14A:9-4 - Certificate of amendment

14A:9-4.     Certificate of amendment
     (1)  If the amendment is made as provided by subsection 14A:9-2(1), a certificate of amendment shall, subject to subsection 14A:2-6(3), be signed by all the incorporators, shall set forth the name of the corporation and the amendment so adopted, and shall recite that the amendment is made by unanimous consent of the incorporators before the organization meeting of the directors.

    (2)  If the amendment is made by the board as referred to in subsection 14A:9-2(2), a certificate of amendment shall be executed on behalf of the corporation.  The certificate shall set forth the information required by the section of this act which empowers the board to make the amendment.

    (3)  If the amendment is made as provided by subsection 14A:9-2(4), a certificate of amendment shall be executed on behalf of the corporation and shall set forth

    (a)  The name of the corporation;

    (b)  The amendment so adopted;

    (c)  The date of the adoption of the amendment by the shareholders;

    (d)  The number of shares entitled to vote thereon, and if the shares of any class or series are entitled to vote thereon as a class, the designation and number of shares entitled to vote thereon of each such class or series;

    (e)  The number of shares voted for and against such amendment, respectively, and if the shares of any class or series are entitled to vote thereon as a class, the number of shares of each such class and series voted for and against such amendment, respectively;

    (f)  If such amendment is intended to provide for an exchange, reclassification or cancellation of issued shares, a statement of the manner in which the same shall be effected; and

    (g)  If, pursuant to subsection 14A:9-4(5), the amendment is to become effective at a time subsequent to the time of filing, the date when the amendment is to become effective.

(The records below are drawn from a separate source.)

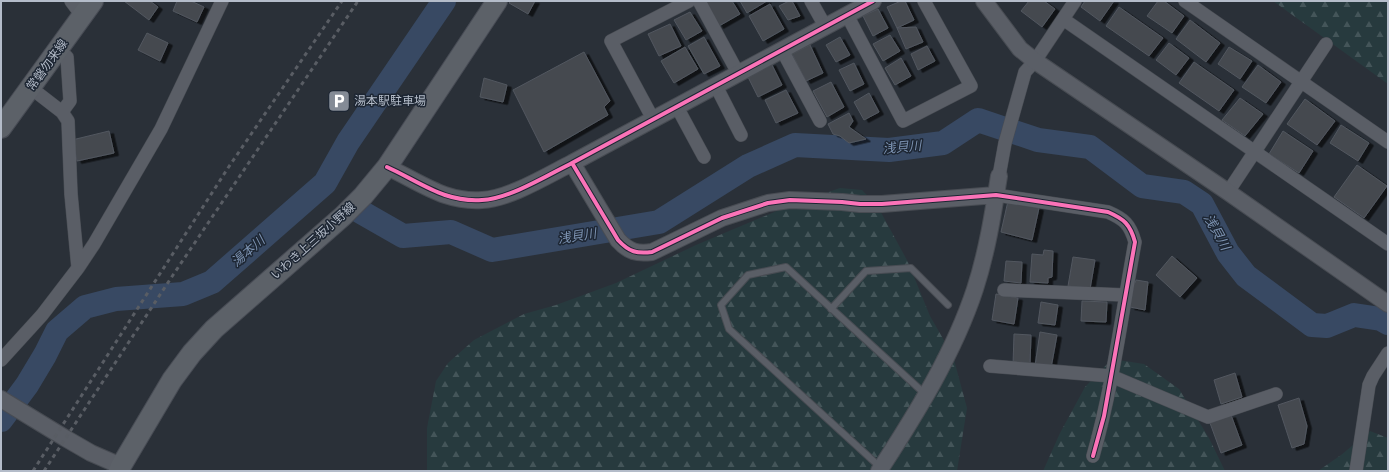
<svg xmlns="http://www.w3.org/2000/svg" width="1389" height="472" font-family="'DejaVu Sans','Noto Sans JP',sans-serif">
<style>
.forest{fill:url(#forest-firs)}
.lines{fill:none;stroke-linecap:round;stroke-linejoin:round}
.river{stroke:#384963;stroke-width:24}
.building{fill:#444950;stroke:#52575f;filter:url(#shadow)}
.service-casing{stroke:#484c53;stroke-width:8}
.minor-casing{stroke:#484c53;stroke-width:14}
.tertiary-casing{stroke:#484c53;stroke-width:18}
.primary-casing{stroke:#484c55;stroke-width:22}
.service{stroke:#5a5e66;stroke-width:6}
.minor{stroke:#5a5e66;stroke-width:13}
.tertiary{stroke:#5a5e66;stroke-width:16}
.primary{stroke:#5c6168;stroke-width:20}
.rail{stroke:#595d64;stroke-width:3;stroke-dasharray:4 4;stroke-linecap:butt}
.cycleway-casing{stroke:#1d2633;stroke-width:6}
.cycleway{stroke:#fb73b8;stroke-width:4}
.labels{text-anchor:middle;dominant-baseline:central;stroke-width:3;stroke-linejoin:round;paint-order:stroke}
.street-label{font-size:12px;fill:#b4bcc9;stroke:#1d2633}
.poi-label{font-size:12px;fill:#b4bcc9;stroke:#1d2633;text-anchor:start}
.water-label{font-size:13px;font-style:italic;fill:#7c92b1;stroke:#1d2633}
</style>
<defs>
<pattern id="forest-firs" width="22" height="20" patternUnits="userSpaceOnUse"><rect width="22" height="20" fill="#273a3e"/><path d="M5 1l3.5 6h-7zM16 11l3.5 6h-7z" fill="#445559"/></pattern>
<filter id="shadow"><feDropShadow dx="4.5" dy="2.5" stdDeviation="0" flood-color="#0009"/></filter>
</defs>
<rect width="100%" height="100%" fill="#2a3038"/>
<path class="forest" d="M 1273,1 L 1388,1 L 1388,84 Z
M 840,188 L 862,190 L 878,207 L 908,262 L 930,316 L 953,356 L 967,408 L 957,471 L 427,471 L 427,428 L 436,381 L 448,363 L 474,340 L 524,314 L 556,305 L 616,283 L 696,245 L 791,205 Z
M 1112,359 L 1144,364 L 1179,389 L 1209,438 L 1225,471 L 1043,471 L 1060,433 L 1085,387 Z
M 1370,431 L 1388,438 L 1388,471 L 1318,471 L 1341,455 Z"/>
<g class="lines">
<path class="river" d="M 361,212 L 403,236 L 451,232 L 492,250 L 659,222 L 748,166 L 795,145 L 889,150 L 943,143 L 978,120 L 1038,140 L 1090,147 L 1142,186 L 1184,192 L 1202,204 L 1228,253 L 1246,276 L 1312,325 L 1327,326 L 1354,315 L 1381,319 L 1388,323
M 1,420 L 27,385 L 45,355 L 57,331 L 85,307 L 116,299 L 183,294 L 212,282 L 325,183 L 348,142 L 444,1"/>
</g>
<path class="building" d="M 124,1 L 150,1 L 158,7 L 149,20 Z
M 177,1 L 191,1 L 204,7 L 197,22 L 173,11 Z
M 511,1 L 535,1 L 528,14 L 509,3 Z
M 705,1 L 732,1 L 740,14 L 719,26 Z
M 740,1 L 767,1 L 747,13 Z
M 789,1 L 792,1 L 800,16 L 788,20 L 779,6 Z
M 901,1 L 905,1 L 914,20 L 897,28 L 887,7 Z
M 1029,1 L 1044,1 L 1055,9 L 1042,27 L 1021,11 Z
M 1085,1 L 1114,1 L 1100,21 L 1081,7 Z
M 1158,1 L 1164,1 L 1184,16 L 1172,33 L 1147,16 Z
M 770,4 L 784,29 L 763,41 L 749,16 Z
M 1119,7 L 1163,38 L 1149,56 L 1106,26 Z
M 878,9 L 888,28 L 873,36 L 863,16 Z
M 690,12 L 702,31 L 686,40 L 674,20 Z
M 1190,20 L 1220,43 L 1206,62 L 1176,39 Z
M 670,24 L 681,46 L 659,56 L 648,34 Z
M 916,27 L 923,42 L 906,49 L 897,28 Z
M 147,33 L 168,43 L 160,61 L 138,50 Z
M 890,35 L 900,51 L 883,61 L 873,44 Z
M 704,37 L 720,66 L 704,74 L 688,46 Z
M 840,37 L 850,55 L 836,62 L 826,45 Z
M 1169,43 L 1189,58 L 1176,75 L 1156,60 Z
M 810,45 L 823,73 L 806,81 L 792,54 Z
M 927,46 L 935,61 L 918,70 L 911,54 Z
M 685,47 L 698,69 L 674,83 L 661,61 Z
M 1229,47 L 1252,61 L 1240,79 L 1218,64 Z
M 584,52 L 610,101 L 604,107 L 608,115 L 544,152 L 513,90 Z
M 901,58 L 911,76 L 895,85 L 885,68 Z
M 1194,62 L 1234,90 L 1219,111 L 1179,83 Z
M 771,63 L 782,85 L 758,97 L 747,75 Z
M 854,63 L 864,84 L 850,91 L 839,70 Z
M 1258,65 L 1281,82 L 1266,103 L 1242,87 Z
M 484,78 L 507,85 L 503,102 L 480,97 Z
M 831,82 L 844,107 L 827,117 L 813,91 Z
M 786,90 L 798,113 L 776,123 L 765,100 Z
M 869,93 L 879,112 L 864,120 L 854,102 Z
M 1240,98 L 1263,114 L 1245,136 L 1222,120 Z
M 1305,99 L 1335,121 L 1317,145 L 1287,124 Z
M 849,113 L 853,121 L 849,127 L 866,139 L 849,143 L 840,136 L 833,134 L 828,124 Z
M 1341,125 L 1369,143 L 1358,161 L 1330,143 Z
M 109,131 L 114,153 L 77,161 L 72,140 Z
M 1283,131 L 1313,151 L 1299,173 L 1269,154 Z
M 1357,165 L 1387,186 L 1364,218 L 1334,197 Z
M 1008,201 L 1039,208 L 1032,240 L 1001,232 Z
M 1044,250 L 1053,251 L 1052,277 L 1048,278 L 1048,283 L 1030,282 L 1032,254 L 1043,255 Z
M 1172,256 L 1197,278 L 1180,297 L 1156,275 Z
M 1073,257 L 1095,260 L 1090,289 L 1068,286 Z
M 1006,261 L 1022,262 L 1021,283 L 1004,281 Z
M 1136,280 L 1148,282 L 1145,310 L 1130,307 L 1134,283 L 1135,283 Z
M 996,294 L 1018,298 L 1014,324 L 992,320 Z
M 1082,301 L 1107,302 L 1106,322 L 1081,321 Z
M 1041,302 L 1058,305 L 1055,325 L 1038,323 Z
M 1040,332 L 1057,335 L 1051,368 L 1035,366 Z
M 1014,334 L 1031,335 L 1030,365 L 1013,365 Z
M 1235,373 L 1242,397 L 1221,404 L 1214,380 Z
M 1299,398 L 1307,426 L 1304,444 L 1292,448 L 1278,405 Z
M 1231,415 L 1242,445 L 1221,453 L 1210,423 Z"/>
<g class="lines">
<g class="service-casing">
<path id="service" d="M 831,309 L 866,271 L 911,268 L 948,305
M 880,467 L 729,329 L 721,305 L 748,275 L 786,267 L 925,394"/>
</g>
<g class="minor-casing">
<path id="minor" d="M 71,1 L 83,17
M 699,1 L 738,73
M 811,1 L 825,26
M 1185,1 L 1388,142
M 847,15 L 903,121 L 971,86 L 924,1
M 1063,19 L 1388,244
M 57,49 L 67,57 L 70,101 L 62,112
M 782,50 L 820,121
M 716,86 L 741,135
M 31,88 L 62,112 L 68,121 L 71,194 L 78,268
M 677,107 L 704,157
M 653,119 L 611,41 L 689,1
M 999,176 L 1005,143 L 1025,72 L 1035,61 L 1075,1
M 1228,192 L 1326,44
M 996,195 L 1108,212 C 1124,219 1130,224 1135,242 C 1122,313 1113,386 1093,456
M 1004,290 L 1125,295
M 1,360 L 42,315 L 78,268 L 94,244 L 161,129 L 222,1
M 990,366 L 1111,376 L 1208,417 L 1276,394
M 1356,471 L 1369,385 L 1373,376 L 1388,353"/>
</g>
<g class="tertiary-casing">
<path id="tertiary" d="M 984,1 L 1020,49 L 1035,61 L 1228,192 L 1388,304
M 572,163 L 618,240 C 629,252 637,254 652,252 L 722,218 L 768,203 L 790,200 L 842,202 L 860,204 L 882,204 L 996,195
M 387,167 C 405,175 427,189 445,195 C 457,199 469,201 482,200 C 509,199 548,175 572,163 L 873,1
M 1,399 L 65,438 L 91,453 L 121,466
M 879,471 C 916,414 954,353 975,289 C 987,252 993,214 999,176"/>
</g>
<g class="primary-casing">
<path id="primary" d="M 1,128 L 93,1
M 119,471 L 121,466 L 172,380 L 192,353 L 214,329 L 343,216 L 363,196 L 387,167 L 497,1"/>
</g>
<use href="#service" class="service"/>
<use href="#minor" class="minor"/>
<use href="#tertiary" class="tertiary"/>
<use href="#primary" class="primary"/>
<path class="rail" d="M 33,471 L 228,168 L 342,1
M 44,471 L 173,275 L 358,1"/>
<g class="cycleway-casing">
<path id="cycleway" d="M 572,163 L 618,240 C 629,252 637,254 652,252 L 722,218 L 768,203 L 790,200 L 842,202 L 860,204 L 882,204 L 996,195 L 1108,212 C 1124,219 1130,224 1135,242 L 1104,416 L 1093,456
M 387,167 C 405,175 427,189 445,195 C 457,199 469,201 482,200 C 509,199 548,175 572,163 L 873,1"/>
</g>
<use href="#cycleway" class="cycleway"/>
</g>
<defs>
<g id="parking-square" transform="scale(1.15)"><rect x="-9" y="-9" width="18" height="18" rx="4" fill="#848b96" stroke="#1d2633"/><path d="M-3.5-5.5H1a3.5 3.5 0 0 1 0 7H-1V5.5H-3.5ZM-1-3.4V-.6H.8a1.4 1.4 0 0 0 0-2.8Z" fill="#fff"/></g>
</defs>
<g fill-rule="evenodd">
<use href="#parking-square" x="339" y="101"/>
</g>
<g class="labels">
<g class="street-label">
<text transform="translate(47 65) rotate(-54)">常磐勿来線</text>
<text transform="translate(313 241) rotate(-42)">いわき上三坂小野線</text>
</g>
<g class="poi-label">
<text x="354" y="101">湯本駅駐車場</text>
</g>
<g class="water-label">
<text transform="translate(902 147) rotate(-5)">浅貝川</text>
<text transform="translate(1217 232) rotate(61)">浅貝川</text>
<text transform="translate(577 236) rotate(-9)">浅貝川</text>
<text transform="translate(248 251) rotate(-41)">湯本川</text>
</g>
</g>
<rect width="1389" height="472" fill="none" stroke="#b4bcc9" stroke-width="4"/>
</svg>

    (4)  (Deleted by amendment, P.L. 1988, c. 94.)

    (5)  Each certificate of amendment of the certificate of incorporation shall be filed in the office of the Secretary of State and the amendment shall become effective upon the date of filing or at such later time, not to exceed 90 days from the date of filing, as may be set forth in the certificate.

    L.1968, c.350; amended 1973,c.366,s.48;  1988,c.94,s.54.